Yesterday I spent the day at Mashup Camp 2. I missed the first one last winter, but what I read intrigued me enough to make a point of showing up when it came around again.
The two relevant things here, one having to do with mashups, the other with that word “camp,” which is really a proxy for the whole “unconference” movement of which this event is a high-profile example in the tech world. (Mashup Camp organizer David Berlind wrote about the first event’s experience with the format back in February.) Let’s start with that.
When I showed up at 9 a.m. down in Mountain View, at the Computer History Museum, the conference had no schedule — just an open grid on an eight-foot-long pad at the front of the meeting hall. An hour later, several dozen developers (and some “API providers,” a k a vendors or company reps) had introduced themselves, proposed sessions, posted the sessions on the grid, and presto, there it was, a conference schedule.

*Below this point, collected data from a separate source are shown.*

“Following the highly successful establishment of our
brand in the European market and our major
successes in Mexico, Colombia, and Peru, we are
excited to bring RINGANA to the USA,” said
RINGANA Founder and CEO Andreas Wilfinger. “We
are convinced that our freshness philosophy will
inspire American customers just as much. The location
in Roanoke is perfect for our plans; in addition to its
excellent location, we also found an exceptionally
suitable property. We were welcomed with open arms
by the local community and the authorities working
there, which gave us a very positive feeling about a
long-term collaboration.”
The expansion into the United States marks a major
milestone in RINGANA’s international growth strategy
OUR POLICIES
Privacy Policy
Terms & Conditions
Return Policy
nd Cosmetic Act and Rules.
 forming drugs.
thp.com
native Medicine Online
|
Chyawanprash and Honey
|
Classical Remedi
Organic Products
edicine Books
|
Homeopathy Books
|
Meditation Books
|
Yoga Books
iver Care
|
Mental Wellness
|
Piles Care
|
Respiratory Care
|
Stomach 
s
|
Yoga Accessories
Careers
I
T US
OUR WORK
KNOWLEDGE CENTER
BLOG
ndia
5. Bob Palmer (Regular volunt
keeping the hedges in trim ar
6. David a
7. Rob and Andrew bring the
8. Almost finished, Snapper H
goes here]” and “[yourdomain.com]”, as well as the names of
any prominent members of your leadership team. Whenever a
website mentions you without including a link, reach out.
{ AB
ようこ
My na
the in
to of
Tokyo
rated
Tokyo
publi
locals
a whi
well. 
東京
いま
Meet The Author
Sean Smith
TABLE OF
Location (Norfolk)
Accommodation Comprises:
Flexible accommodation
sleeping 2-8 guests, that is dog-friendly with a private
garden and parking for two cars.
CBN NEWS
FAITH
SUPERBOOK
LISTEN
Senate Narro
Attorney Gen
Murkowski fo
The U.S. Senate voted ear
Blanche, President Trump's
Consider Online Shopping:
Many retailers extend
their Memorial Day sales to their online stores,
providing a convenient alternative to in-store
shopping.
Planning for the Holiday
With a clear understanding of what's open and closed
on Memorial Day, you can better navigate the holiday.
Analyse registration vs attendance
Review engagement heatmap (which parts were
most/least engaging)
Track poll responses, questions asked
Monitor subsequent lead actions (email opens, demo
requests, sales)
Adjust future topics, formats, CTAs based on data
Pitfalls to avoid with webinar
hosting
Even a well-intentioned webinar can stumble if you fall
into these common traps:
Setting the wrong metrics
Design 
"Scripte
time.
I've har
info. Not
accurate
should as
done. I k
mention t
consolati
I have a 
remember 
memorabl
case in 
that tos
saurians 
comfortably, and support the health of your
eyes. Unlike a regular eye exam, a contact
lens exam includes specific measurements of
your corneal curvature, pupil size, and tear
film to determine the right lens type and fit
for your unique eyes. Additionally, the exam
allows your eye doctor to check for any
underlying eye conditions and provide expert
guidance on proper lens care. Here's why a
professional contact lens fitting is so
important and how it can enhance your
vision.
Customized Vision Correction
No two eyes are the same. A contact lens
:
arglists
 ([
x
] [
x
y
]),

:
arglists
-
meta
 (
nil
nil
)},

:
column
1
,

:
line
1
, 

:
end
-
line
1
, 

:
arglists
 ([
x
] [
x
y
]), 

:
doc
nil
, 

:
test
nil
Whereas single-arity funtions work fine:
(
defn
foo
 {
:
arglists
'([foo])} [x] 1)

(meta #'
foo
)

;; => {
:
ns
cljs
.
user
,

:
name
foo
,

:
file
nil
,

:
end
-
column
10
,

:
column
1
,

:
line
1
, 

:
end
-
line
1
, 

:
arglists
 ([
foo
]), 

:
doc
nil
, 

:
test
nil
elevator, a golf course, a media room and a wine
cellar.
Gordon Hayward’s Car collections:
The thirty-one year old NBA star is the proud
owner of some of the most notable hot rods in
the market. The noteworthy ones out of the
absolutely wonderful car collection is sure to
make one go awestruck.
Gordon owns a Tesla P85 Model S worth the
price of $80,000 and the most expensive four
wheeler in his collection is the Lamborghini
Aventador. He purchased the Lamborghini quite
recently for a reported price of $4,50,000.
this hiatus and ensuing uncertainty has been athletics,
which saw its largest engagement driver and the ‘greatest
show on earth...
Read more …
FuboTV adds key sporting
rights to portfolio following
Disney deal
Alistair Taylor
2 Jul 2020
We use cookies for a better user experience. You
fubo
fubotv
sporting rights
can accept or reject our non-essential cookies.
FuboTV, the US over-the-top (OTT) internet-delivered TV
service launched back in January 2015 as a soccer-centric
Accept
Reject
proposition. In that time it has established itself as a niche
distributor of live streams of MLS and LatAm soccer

There had been no arguments over process, no disputes, no grandstanding or boring throat-clearing. Part of that was the result of deft moderation by Kaliya Hamlin (she writes about the event here); part, no doubt, was the nature of the attendees — this was primarily an engineering conclave, after all. If we’d been talking about Iraq, something tells me the process might have been bumpier.
In the pop culture world, “mashup” means creating a new work by combining elements of two (or more) existing works. (Danger Mouse’s “Grey Album” — the Beatles’ White Album meets Jay-Z’s Black Album — is probably the highest-profile example in music to date.) In software, a mashup is a new program or service created by wiring up two or more existing programs or services.
Web-services mashups can be remarkably easy to hack together and provide immediately gratifying results — the canonical example was the Craigslist/GoogleMaps mashup that Paul Rademacher made last year, placing the Craigslist for-rent ads on Google’s map service. At Mashup Camp, developers got the opportunity to show off their projects during a “Speed Geeking” event (modeled on speed dating) at which visitors in groups of a half-dozen wandered from table to table to hear five-minute demos. Here’s a full list of the participating demo-ers.
I didn’t come away with the sense that any one of the projects I saw was going to change the universe. But put it all together and you got a window onto a simpler, faster, and perhaps smarter approach to software product development — one that trades in the virtue of from-the-ground-up consistency and thoroughness for the even more compelling virtue of “getting something working fast.” It’s software development as a Darwinian ocean in which large numbers of small projects are launched into the water. Only a handful will make it to land. But most of them required so little investment that the casualty rate is nothing to lose sleep over.